◆ DATASET SECTION ◆
--- START ---
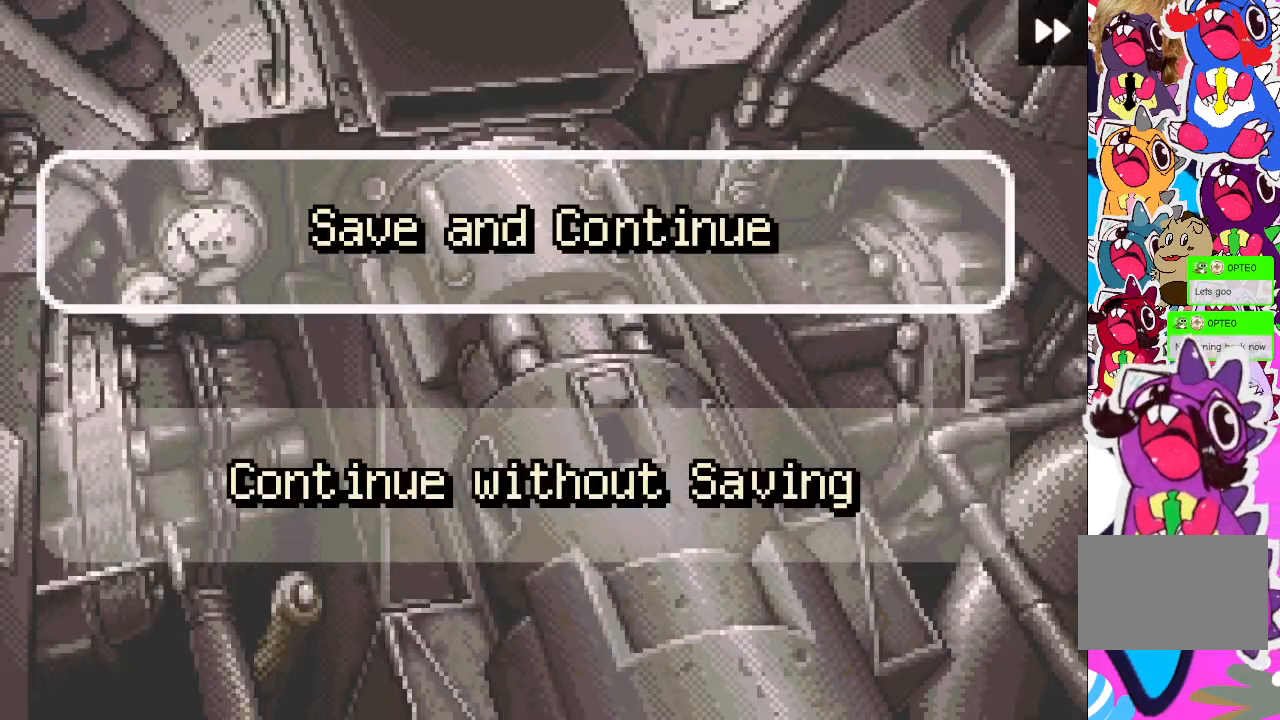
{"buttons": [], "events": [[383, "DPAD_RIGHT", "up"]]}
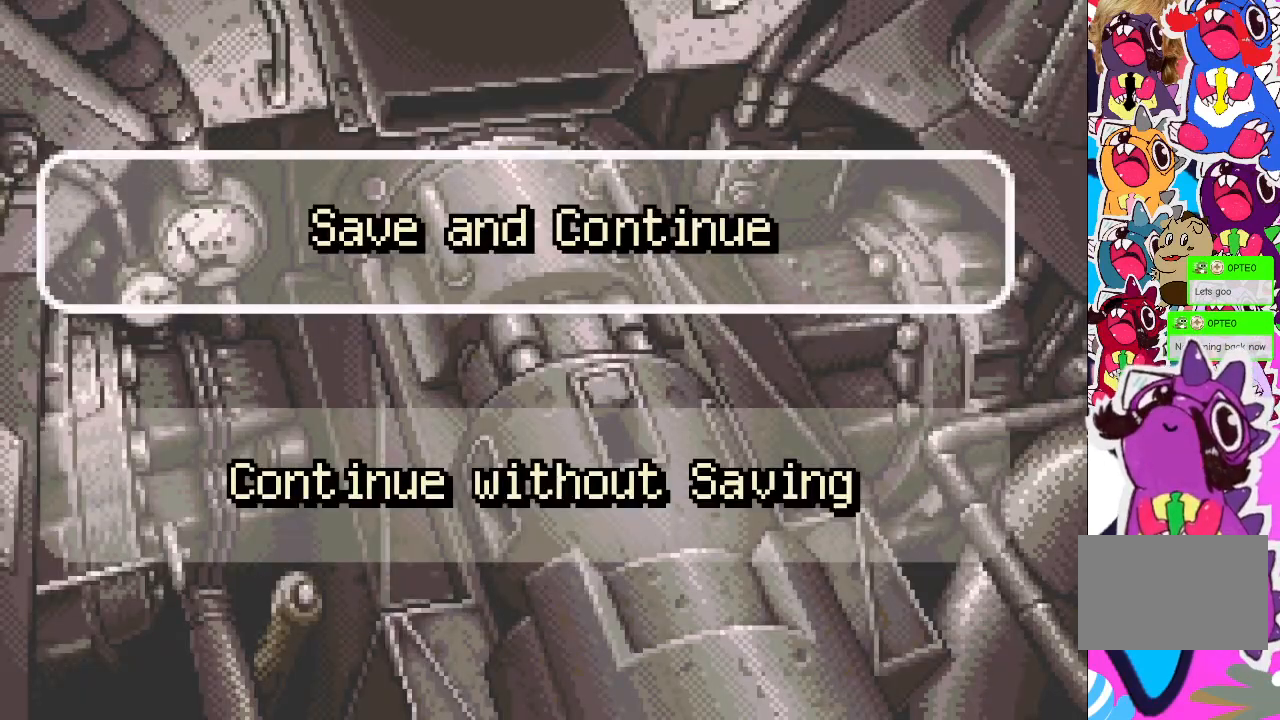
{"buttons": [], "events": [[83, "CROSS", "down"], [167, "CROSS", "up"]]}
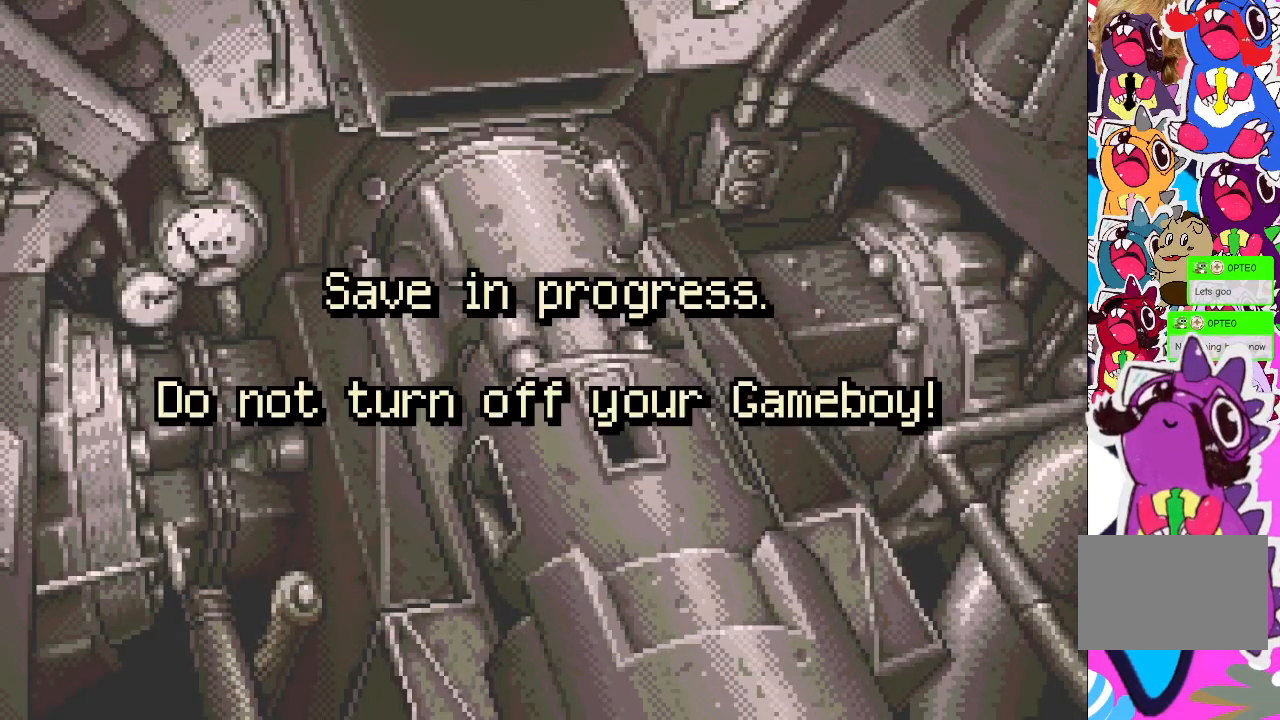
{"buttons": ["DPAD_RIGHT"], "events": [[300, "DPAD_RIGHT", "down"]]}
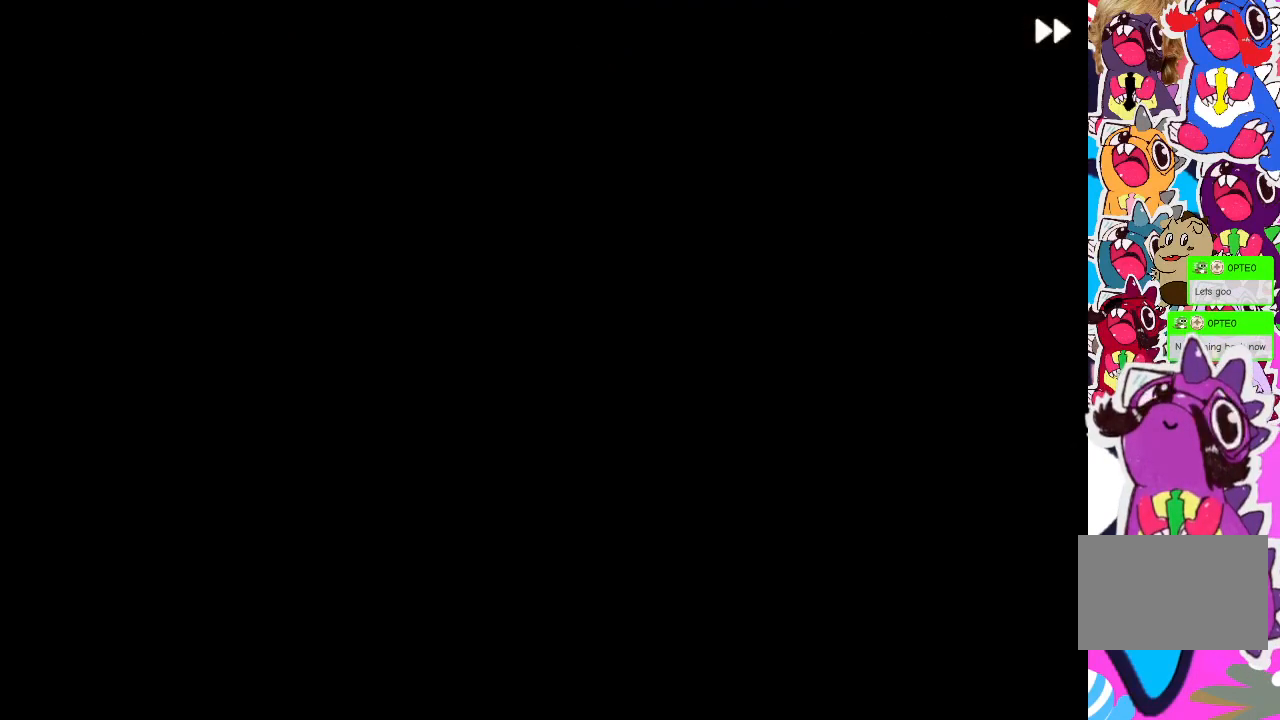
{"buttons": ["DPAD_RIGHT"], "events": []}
--- END ---
◆ TASK GOAL ◆
An exact reproduction of the material above is needed, without its pictures.

◆ TASK RESULT ◆
{"buttons": [], "events": [[383, "DPAD_RIGHT", "up"]]}
{"buttons": [], "events": [[83, "CROSS", "down"], [167, "CROSS", "up"]]}
{"buttons": ["DPAD_RIGHT"], "events": [[300, "DPAD_RIGHT", "down"]]}
{"buttons": ["DPAD_RIGHT"], "events": []}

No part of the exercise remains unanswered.